▸ Assignment: In the listing, convert the lines starting at the one containing "Sebastian Alvarez breaks" and ending at the one containing "Related Links" into a Markdown table with the columns Row and Line, numbering each line and skipping any blank lines. Leave the pictures out of the table.
[Excerpted records Boundary: Start]
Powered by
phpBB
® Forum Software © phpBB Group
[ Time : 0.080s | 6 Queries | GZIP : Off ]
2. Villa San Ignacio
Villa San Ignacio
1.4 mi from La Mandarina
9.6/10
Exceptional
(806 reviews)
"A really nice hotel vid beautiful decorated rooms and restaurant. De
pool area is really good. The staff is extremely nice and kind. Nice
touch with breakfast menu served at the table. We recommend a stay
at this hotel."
[Excerpted records Boundary: End]
[Excerpted records Boundary: Start]
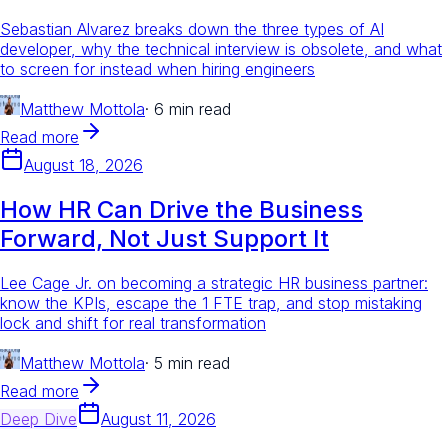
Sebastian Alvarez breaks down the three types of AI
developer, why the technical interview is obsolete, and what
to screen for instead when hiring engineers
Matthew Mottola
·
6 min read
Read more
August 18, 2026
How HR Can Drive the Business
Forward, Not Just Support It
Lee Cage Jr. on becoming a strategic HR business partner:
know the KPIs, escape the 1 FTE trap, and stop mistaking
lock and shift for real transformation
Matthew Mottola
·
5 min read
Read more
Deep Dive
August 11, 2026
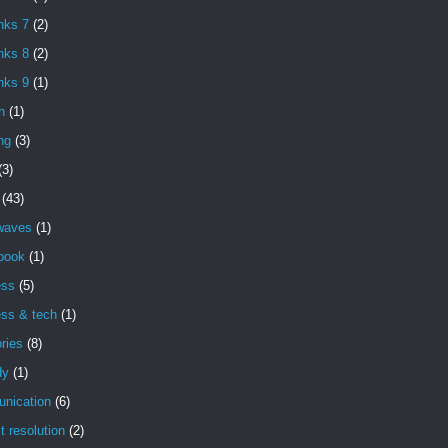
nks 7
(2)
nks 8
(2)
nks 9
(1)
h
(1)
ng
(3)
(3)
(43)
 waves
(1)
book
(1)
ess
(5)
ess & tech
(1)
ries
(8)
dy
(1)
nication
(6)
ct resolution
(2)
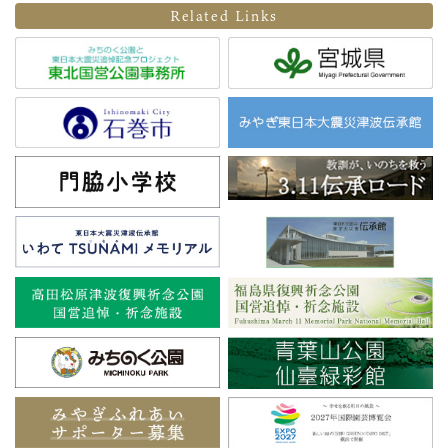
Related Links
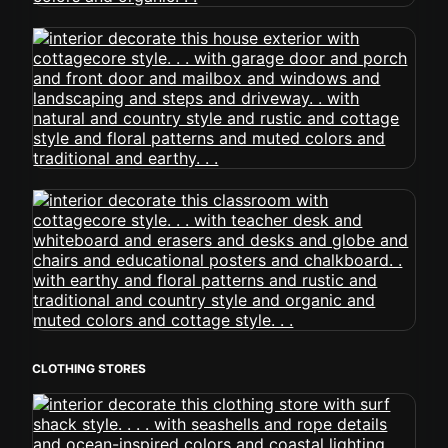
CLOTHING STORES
[Excerpted records Boundary: End]
[Excerpted records Boundary: Start]
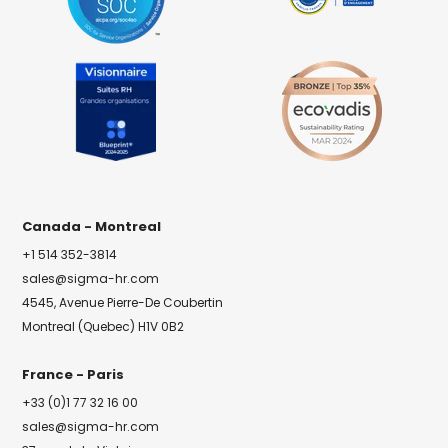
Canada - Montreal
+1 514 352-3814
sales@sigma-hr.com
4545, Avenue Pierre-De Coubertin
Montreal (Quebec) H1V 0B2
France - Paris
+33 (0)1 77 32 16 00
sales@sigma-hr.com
[Excerpted records Boundary: End]
▸ Solution to the problem:
| Row | Line |
|---|---|
| 1 | Sebastian Alvarez breaks down the three types of AI |
| 2 | developer, why the technical interview is obsolete, and what |
| 3 | to screen for instead when hiring engineers |
| 4 | Matthew Mottola |
| 5 | · |
| 6 | 6 min read |
| 7 | Read more |
| 8 | August 18, 2026 |
| 9 | How HR Can Drive the Business |
| 10 | Forward, Not Just Support It |
| 11 | Lee Cage Jr. on becoming a strategic HR business partner: |
| 12 | know the KPIs, escape the 1 FTE trap, and stop mistaking |
| 13 | lock and shift for real transformation |
| 14 | Matthew Mottola |
| 15 | · |
| 16 | 5 min read |
| 17 | Read more |
| 18 | Deep Dive |
| 19 | August 11, 2026 |
| 20 | nks 7 |
| 21 | (2) |
| 22 | nks 8 |
| 23 | (2) |
| 24 | nks 9 |
| 25 | (1) |
| 26 | h |
| 27 | (1) |
| 28 | ng |
| 29 | (3) |
| 30 | (3) |
| 31 | (43) |
| 32 |  waves |
| 33 | (1) |
| 34 | book |
| 35 | (1) |
| 36 | ess |
| 37 | (5) |
| 38 | ess & tech |
| 39 | (1) |
| 40 | ries |
| 41 | (8) |
| 42 | dy |
| 43 | (1) |
| 44 | nication |
| 45 | (6) |
| 46 | ct resolution |
| 47 | (2) |
| 48 | Related Links |